I find that the longer flights are a chance to get some much-needed alone time, so that’s nice. We usually get help from doctors and trainers. Some apps can help, and melatonin is a huge help. Light exposure is a huge factor — when to get light, when not to get light — as well as eating, consuming caffeine, and everything to help your body shift towards wherever you’re heading. That’s not always easy, but if you follow these things consistently, it makes a difference.

From your perspective, how has your rookie season been? How are you feeling going into the final five races of the 2023 season?

I already knew everyone within the team, considering I was in both its young drivers program and driver academy, so no shifts were needed. Despite the ups and downs, I’ve enjoyed every chance to drive in an F1 car while visiting many incredible places this year. This season has flown by, but it’s been impressive, and having the US Grand Prix in the last five races gives me that extra energy to try and finish the year strong.

Speaking of your rookie season, you have family members who have raced in other racing series. What’s the best advice you’ve received from them while adjusting to F1?

I started karting in America, and while going through the whole process, I got to the point of looking for where the best competition was, which happened to be Europe. Once I started racing in Europe, I was on the F1 path. My brother, Dalton, ran in NASCAR, which are two very different routes. It was difficult being two kids from America moving to Europe and living there because, at times, we wanted to head home to see our friends and family. I’m fortunate to have had a sound support system to help keep me going, and it all paid off. The best advice I received came from my brother after he stopped racing. At the end of his racing career, he guided me on the right path to try and essentially toughened me up.

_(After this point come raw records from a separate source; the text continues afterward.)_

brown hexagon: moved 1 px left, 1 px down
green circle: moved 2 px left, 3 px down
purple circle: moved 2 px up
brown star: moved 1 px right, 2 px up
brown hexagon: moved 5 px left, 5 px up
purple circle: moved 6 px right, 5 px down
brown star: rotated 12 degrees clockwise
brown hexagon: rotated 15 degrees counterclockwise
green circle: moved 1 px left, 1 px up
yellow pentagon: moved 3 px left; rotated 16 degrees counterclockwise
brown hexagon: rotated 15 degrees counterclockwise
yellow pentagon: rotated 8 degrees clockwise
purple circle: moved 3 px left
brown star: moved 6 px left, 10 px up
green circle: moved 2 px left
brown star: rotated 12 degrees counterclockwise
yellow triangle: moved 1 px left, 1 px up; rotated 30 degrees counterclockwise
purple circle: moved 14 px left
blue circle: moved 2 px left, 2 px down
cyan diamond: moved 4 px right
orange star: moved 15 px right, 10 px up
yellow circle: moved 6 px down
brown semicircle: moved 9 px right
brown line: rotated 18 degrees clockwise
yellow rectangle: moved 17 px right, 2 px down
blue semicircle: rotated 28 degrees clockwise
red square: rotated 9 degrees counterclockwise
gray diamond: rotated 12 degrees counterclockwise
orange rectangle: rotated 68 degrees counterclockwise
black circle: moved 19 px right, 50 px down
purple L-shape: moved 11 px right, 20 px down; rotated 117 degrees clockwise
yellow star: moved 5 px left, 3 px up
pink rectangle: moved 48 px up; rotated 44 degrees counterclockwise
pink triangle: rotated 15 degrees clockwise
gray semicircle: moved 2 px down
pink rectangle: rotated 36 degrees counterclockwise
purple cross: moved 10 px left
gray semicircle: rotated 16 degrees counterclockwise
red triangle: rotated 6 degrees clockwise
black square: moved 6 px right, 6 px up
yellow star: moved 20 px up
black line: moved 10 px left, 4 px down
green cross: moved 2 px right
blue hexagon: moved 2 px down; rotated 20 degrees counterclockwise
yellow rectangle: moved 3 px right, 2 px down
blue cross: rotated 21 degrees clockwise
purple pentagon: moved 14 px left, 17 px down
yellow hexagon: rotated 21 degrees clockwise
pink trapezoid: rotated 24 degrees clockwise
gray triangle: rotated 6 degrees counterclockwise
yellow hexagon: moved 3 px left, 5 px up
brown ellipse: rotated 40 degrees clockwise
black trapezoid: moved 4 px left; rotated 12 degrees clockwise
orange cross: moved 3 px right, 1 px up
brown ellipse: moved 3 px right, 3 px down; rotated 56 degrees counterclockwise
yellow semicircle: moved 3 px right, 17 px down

There are three races in the States, with the next two being Austin followed by the new track in Las Vegas. Do you feel a sense of responsibility to perform well here, especially as the only American driver on the grid?

I think there’s always pressure since it’s Formula 1; there’s pressure no matter what, and I feel it as well. I’m putting more pressure on myself than anyone else regarding what’s expected. Of course, I’m very privileged to represent America, and it’s more of a pleasure than stressful. I will always strive to do the best for myself, the team, and America.

The Austin Grand Prix has its foundation. It's a fantastic track, the atmosphere is amazing, and it’s just a really good weekend. Honestly, it’s the one race everyone on the grid looks forward to, so that’s always been a standout for me. When it comes to what to expect in Las Vegas, who knows? I think the event itself will be huge, but we’ll have to see how the track turns out. Hopefully, it’s good.

How has Alex Albon helped you while adjusting to F1 and the Williams team so far?

It’s been super easy getting along. He’s a good teammate — he helps me as much as possible, as he’s also going through the same experience. Alex is also a talented driver to learn from. He’s been performing amazingly, and we’re good friends off the track. Everything’s been very smooth.

This interview has been edited and condensed for clarity.